(Page-level text extractions)
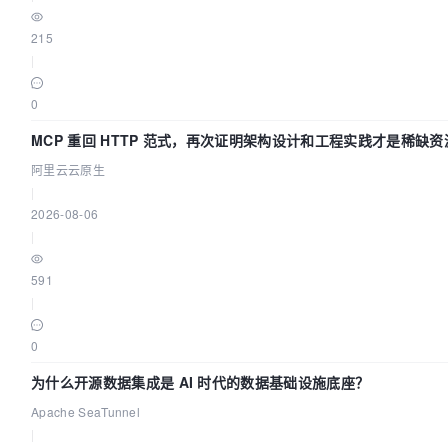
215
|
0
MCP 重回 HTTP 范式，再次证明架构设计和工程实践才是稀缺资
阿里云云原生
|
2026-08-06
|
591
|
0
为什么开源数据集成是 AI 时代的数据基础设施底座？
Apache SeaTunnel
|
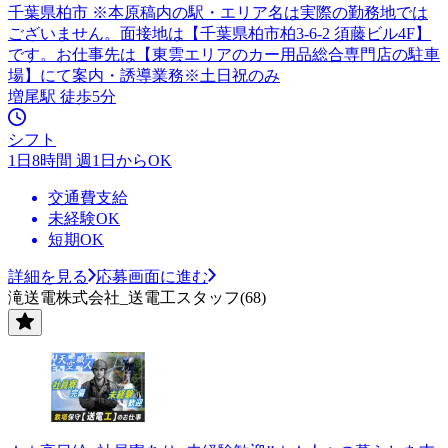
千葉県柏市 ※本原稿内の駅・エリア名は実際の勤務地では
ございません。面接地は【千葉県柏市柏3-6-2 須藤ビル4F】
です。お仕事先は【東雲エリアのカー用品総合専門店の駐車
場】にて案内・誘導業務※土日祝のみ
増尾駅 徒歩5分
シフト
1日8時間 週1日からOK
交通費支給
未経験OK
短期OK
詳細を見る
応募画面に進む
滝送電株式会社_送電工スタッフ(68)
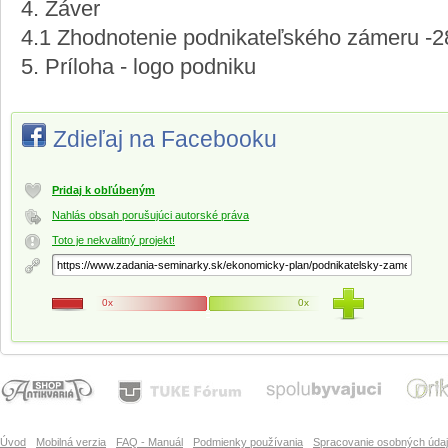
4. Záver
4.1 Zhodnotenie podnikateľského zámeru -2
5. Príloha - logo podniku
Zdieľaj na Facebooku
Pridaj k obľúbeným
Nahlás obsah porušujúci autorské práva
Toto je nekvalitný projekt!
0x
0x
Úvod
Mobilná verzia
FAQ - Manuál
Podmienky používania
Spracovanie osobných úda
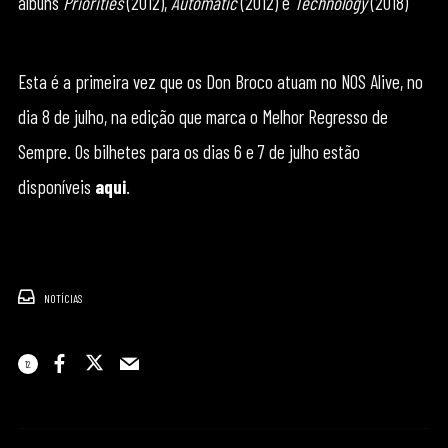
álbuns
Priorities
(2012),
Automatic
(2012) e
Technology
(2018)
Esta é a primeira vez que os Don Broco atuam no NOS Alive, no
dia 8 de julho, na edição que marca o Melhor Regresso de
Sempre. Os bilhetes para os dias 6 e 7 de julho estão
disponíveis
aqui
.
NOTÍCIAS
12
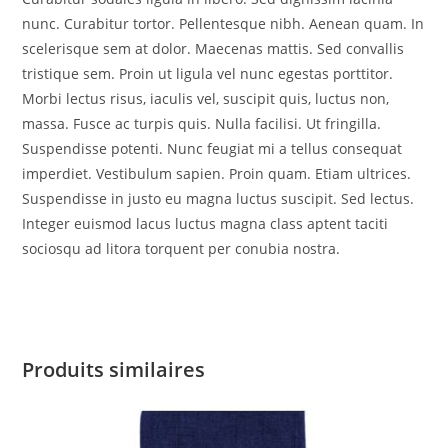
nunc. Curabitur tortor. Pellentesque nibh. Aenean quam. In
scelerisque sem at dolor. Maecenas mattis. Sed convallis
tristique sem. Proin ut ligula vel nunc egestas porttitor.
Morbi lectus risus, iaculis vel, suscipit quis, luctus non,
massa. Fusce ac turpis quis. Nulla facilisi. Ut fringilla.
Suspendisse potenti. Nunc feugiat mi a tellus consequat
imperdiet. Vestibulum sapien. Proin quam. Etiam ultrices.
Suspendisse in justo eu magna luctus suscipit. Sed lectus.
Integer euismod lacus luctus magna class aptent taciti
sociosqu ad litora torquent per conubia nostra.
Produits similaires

* Written task
Each line of the data must be transcribed exactly; pictures are not carried over.

* Exercise result
215
|
0
MCP 重回 HTTP 范式，再次证明架构设计和工程实践才是稀缺资
阿里云云原生
|
2026-08-06
|
591
|
0
为什么开源数据集成是 AI 时代的数据基础设施底座？
Apache SeaTunnel
|
千葉県柏市 ※本原稿内の駅・エリア名は実際の勤務地では
ございません。面接地は【千葉県柏市柏3-6-2 須藤ビル4F】
です。お仕事先は【東雲エリアのカー用品総合専門店の駐車
場】にて案内・誘導業務※土日祝のみ
増尾駅 徒歩5分
シフト
1日8時間 週1日からOK
交通費支給
未経験OK
短期OK
詳細を見る
応募画面に進む
滝送電株式会社_送電工スタッフ(68)
4. Záver
4.1 Zhodnotenie podnikateľského zámeru -2
5. Príloha - logo podniku
Zdieľaj na Facebooku
Pridaj k obľúbeným
Nahlás obsah porušujúci autorské práva
Toto je nekvalitný projekt!
0x
0x
Úvod
Mobilná verzia
FAQ - Manuál
Podmienky používania
Spracovanie osobných úda
álbuns
Priorities
(2012),
Automatic
(2012) e
Technology
(2018)
Esta é a primeira vez que os Don Broco atuam no NOS Alive, no
dia 8 de julho, na edição que marca o Melhor Regresso de
Sempre. Os bilhetes para os dias 6 e 7 de julho estão
disponíveis
aqui
.
NOTÍCIAS
12
nunc. Curabitur tortor. Pellentesque nibh. Aenean quam. In
scelerisque sem at dolor. Maecenas mattis. Sed convallis
tristique sem. Proin ut ligula vel nunc egestas porttitor.
Morbi lectus risus, iaculis vel, suscipit quis, luctus non,
massa. Fusce ac turpis quis. Nulla facilisi. Ut fringilla.
Suspendisse potenti. Nunc feugiat mi a tellus consequat
imperdiet. Vestibulum sapien. Proin quam. Etiam ultrices.
Suspendisse in justo eu magna luctus suscipit. Sed lectus.
Integer euismod lacus luctus magna class aptent taciti
sociosqu ad litora torquent per conubia nostra.
Produits similaires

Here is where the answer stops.